The agents observed that there was a third room equipped with kitchen appliances, including a refrigerator and stove. On the stove there was a large kettle in which there was cooking meatballs in red tomato sauce and at the time of observation an unidentified white male was making meatball sandwiches.”


Yummy to be sure.


But that’s not the juiciest part of the story. One of the men inside insists he does not know Frank Sindone, or another man the agents inquired about, Chickie Narducci, but promised to have them contact the agents should they ever happen to show up there.
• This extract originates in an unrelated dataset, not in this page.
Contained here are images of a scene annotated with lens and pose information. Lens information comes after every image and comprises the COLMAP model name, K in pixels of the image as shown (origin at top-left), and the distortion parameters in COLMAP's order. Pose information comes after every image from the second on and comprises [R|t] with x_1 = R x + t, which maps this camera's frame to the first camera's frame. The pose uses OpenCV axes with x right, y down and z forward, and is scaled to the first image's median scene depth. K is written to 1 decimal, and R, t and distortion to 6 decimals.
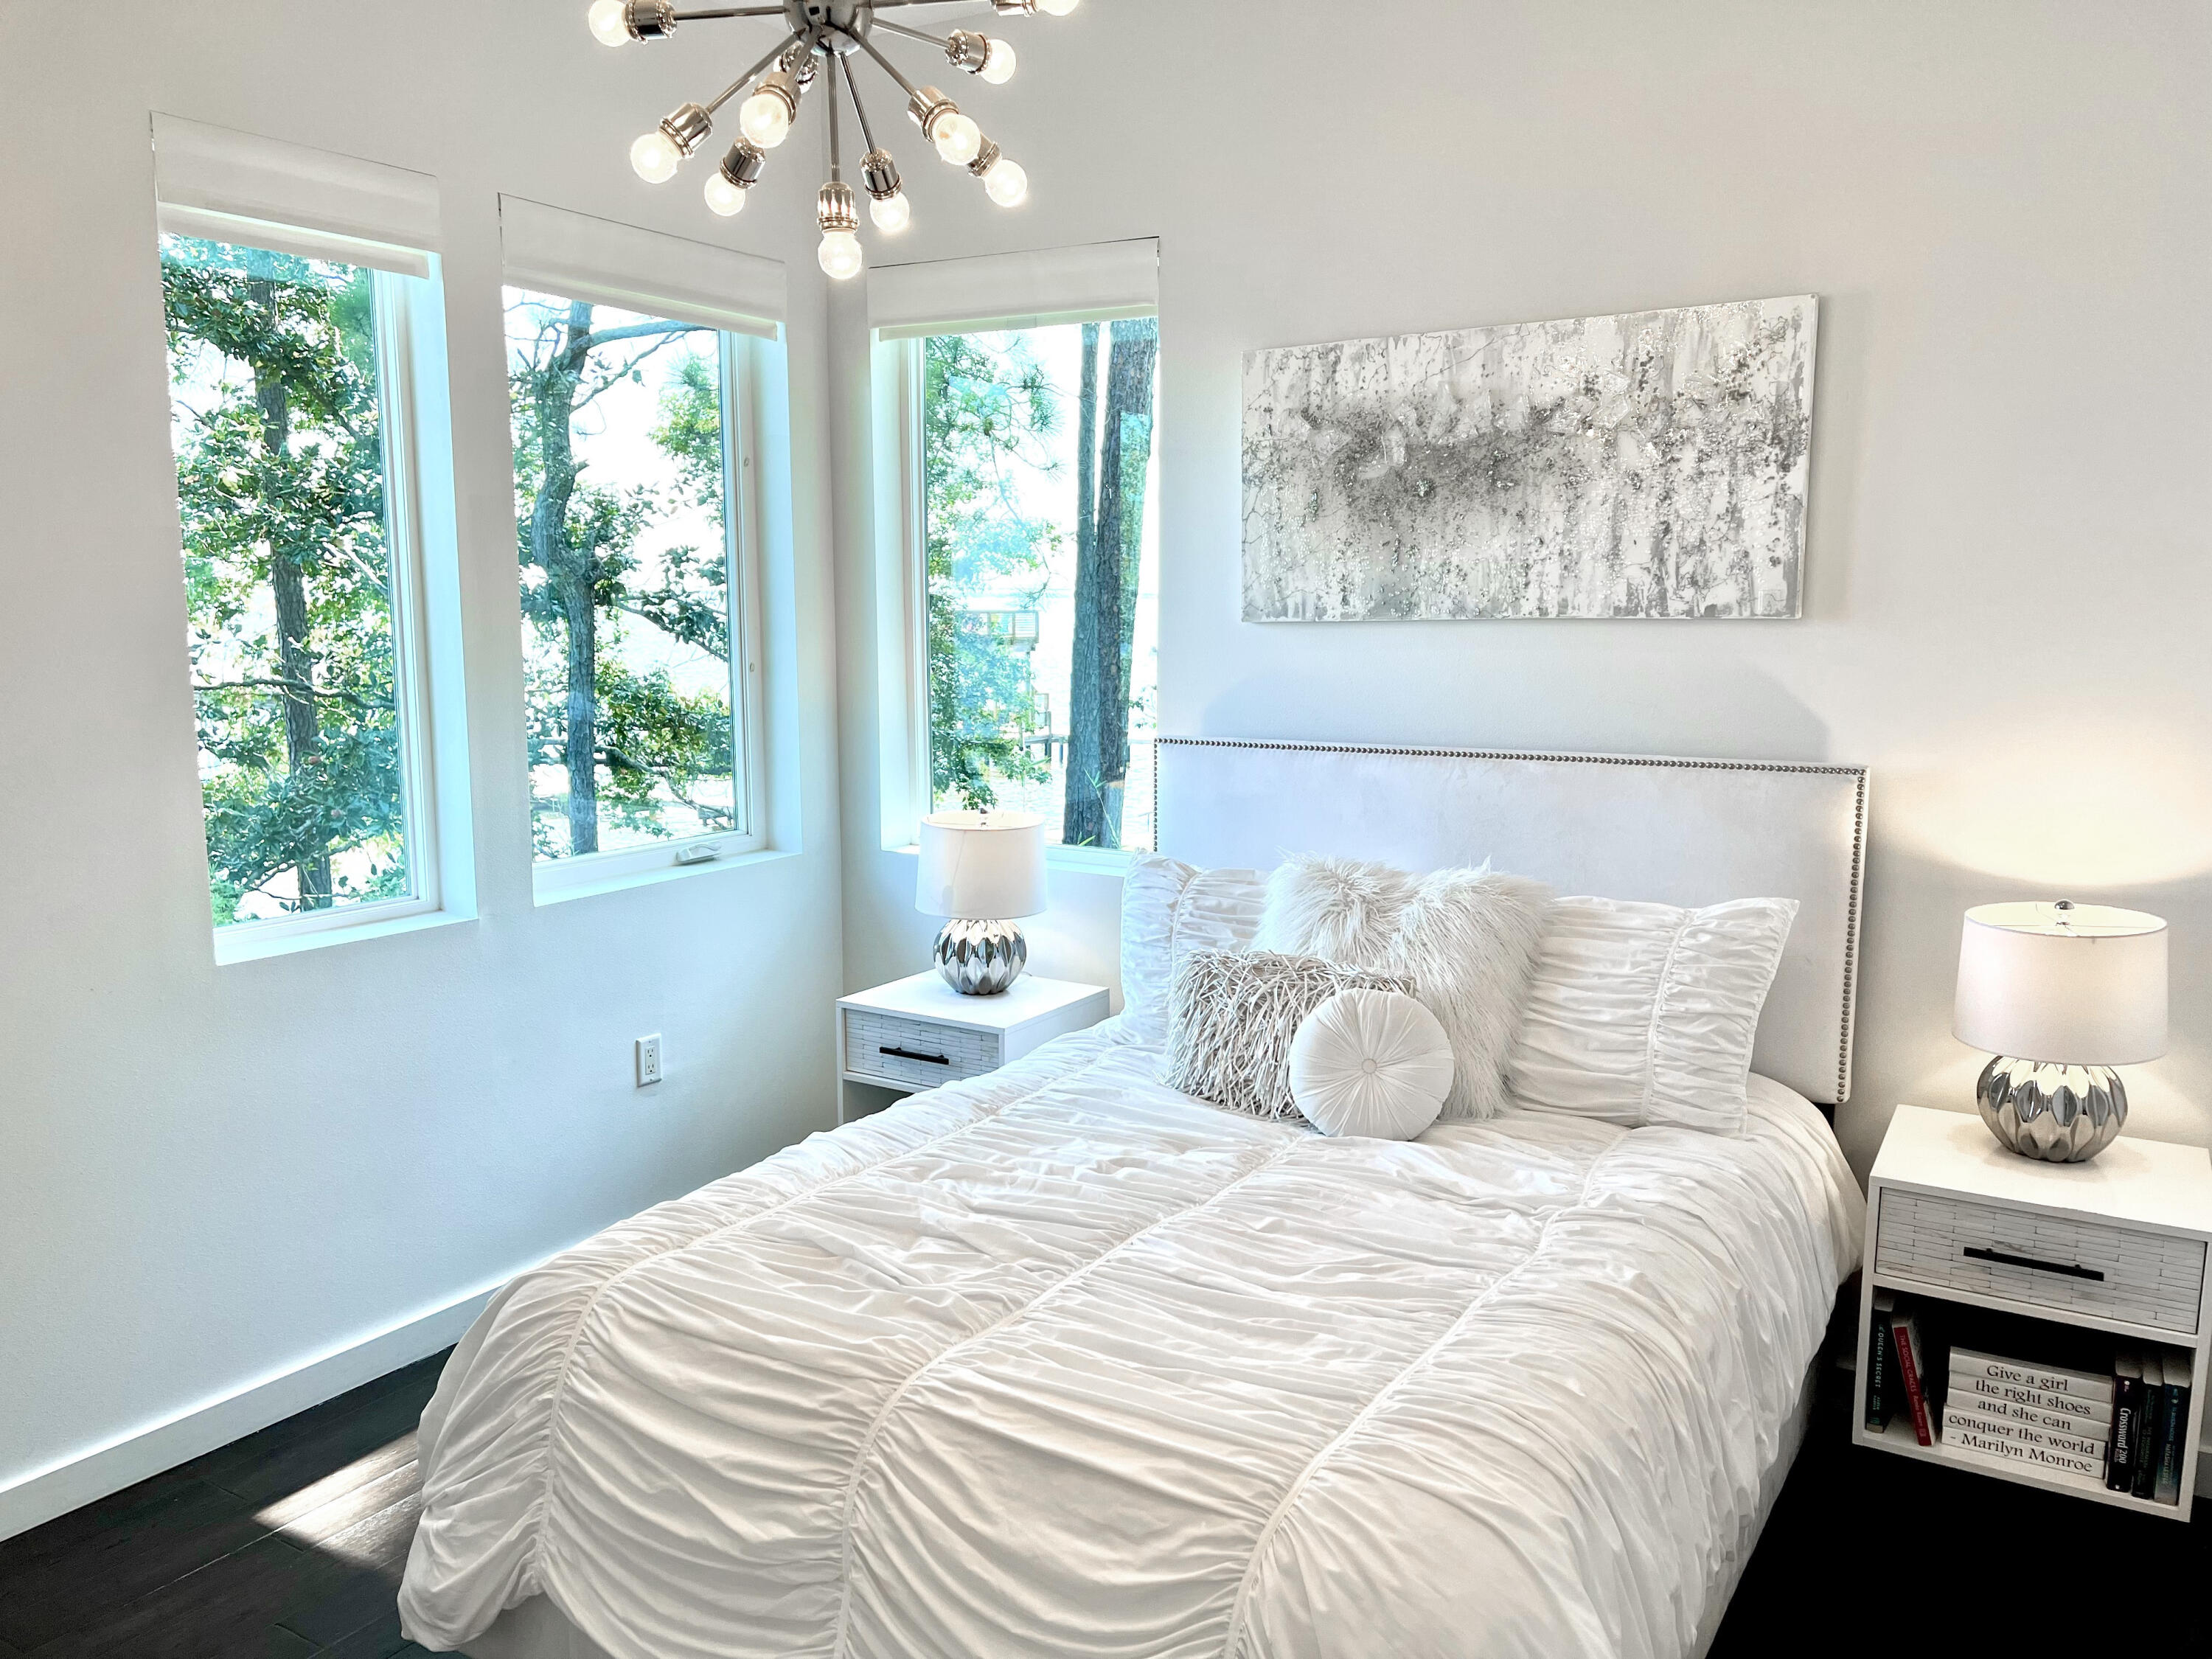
lens RADIAL K [[1679.1, 0, 1092.5], [0, 1679.1, 853.5], [0, 0, 1]] dist [0.092557, -0.100390]
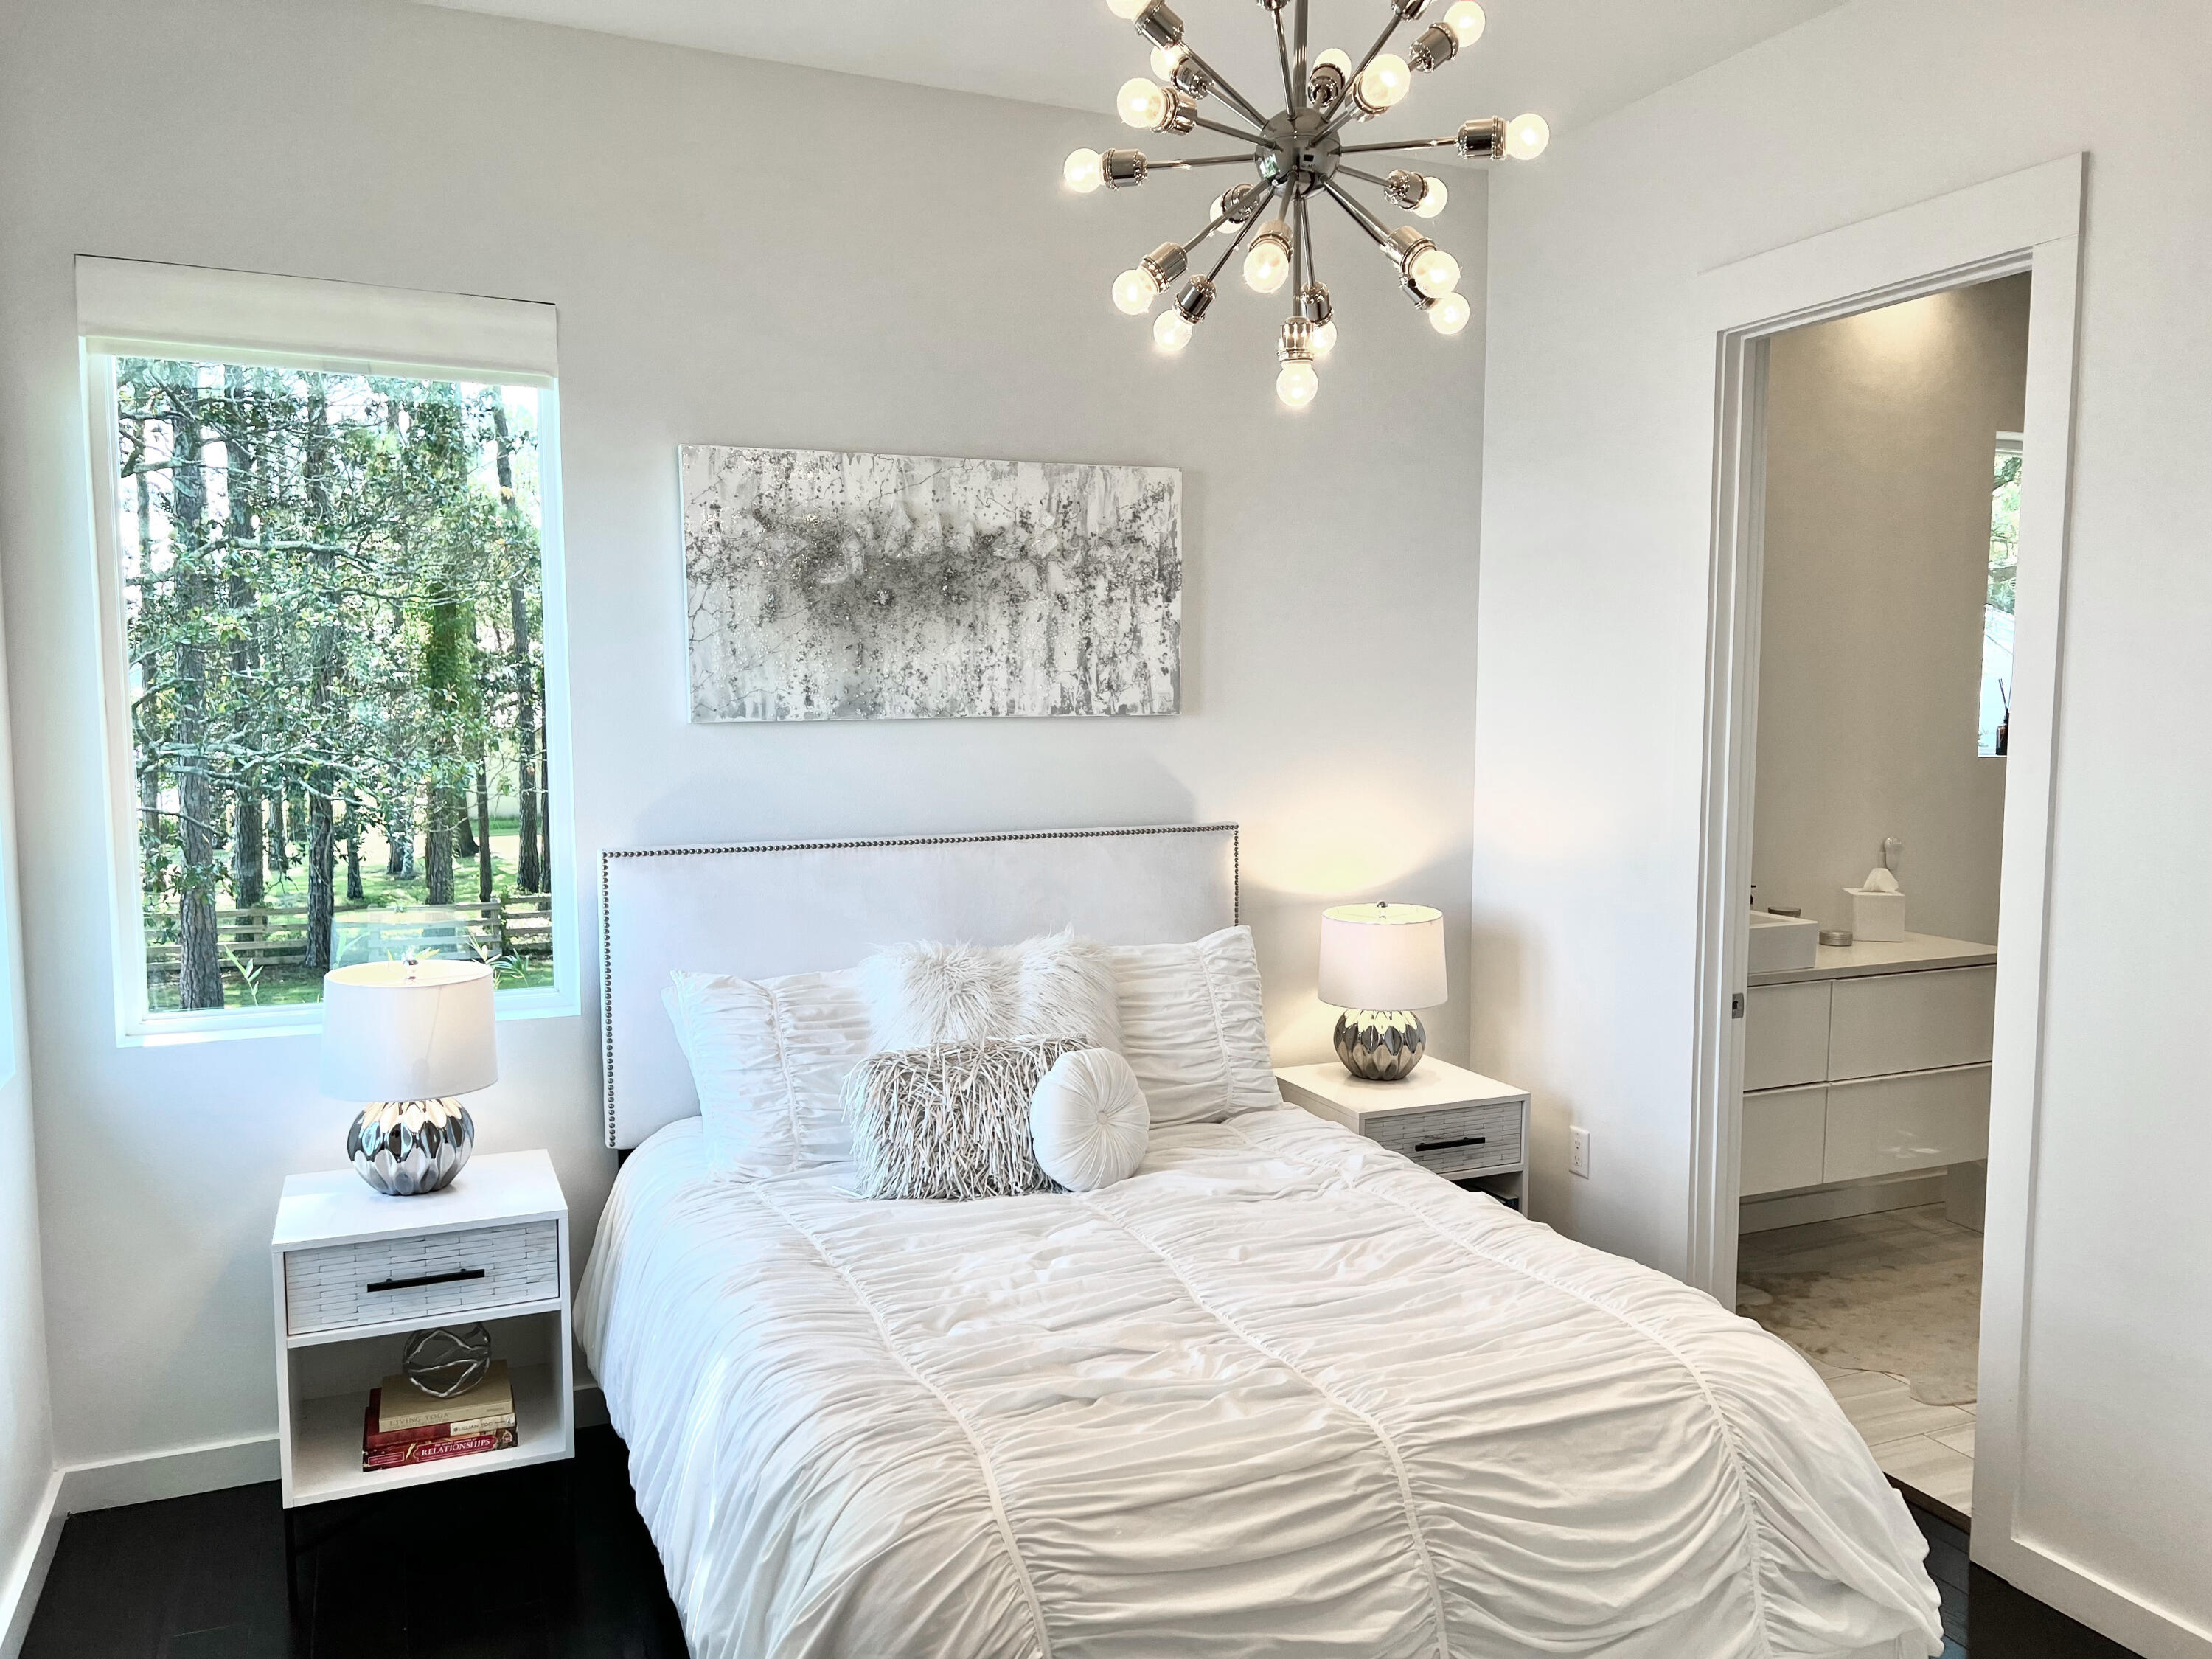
lens RADIAL K [[1679.1, 0, 1153.4], [0, 1679.1, 871.1], [0, 0, 1]] dist [0.092557, -0.100390]
pose [[0.555396, -0.100243, 0.825522, -0.656146], [0.121923, 0.991796, 0.038406, -0.069256], [-0.822600, 0.079319, 0.563062, 0.294146]]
Right under the agents’ noses, it seems Narducci did come through the front door, but, spotting the agents, “turned around and briskly walked away.”


The thing to note about these old FBI files is that they are heavily redacted and come in no particular chronological order. This file ends as abruptly as it started so this reader/writer is unclear whether the G -men were able to catch up with Narducci that night, or with Sindone ever. But according to online articles, the two warring factions in Bruno’s Philadelphia family never worked things out. Sindone came to his own bad end in a mob hit in October 1980 and Narducci met with a similar fate in 1982.


And that’s what they call “a little pinochle.”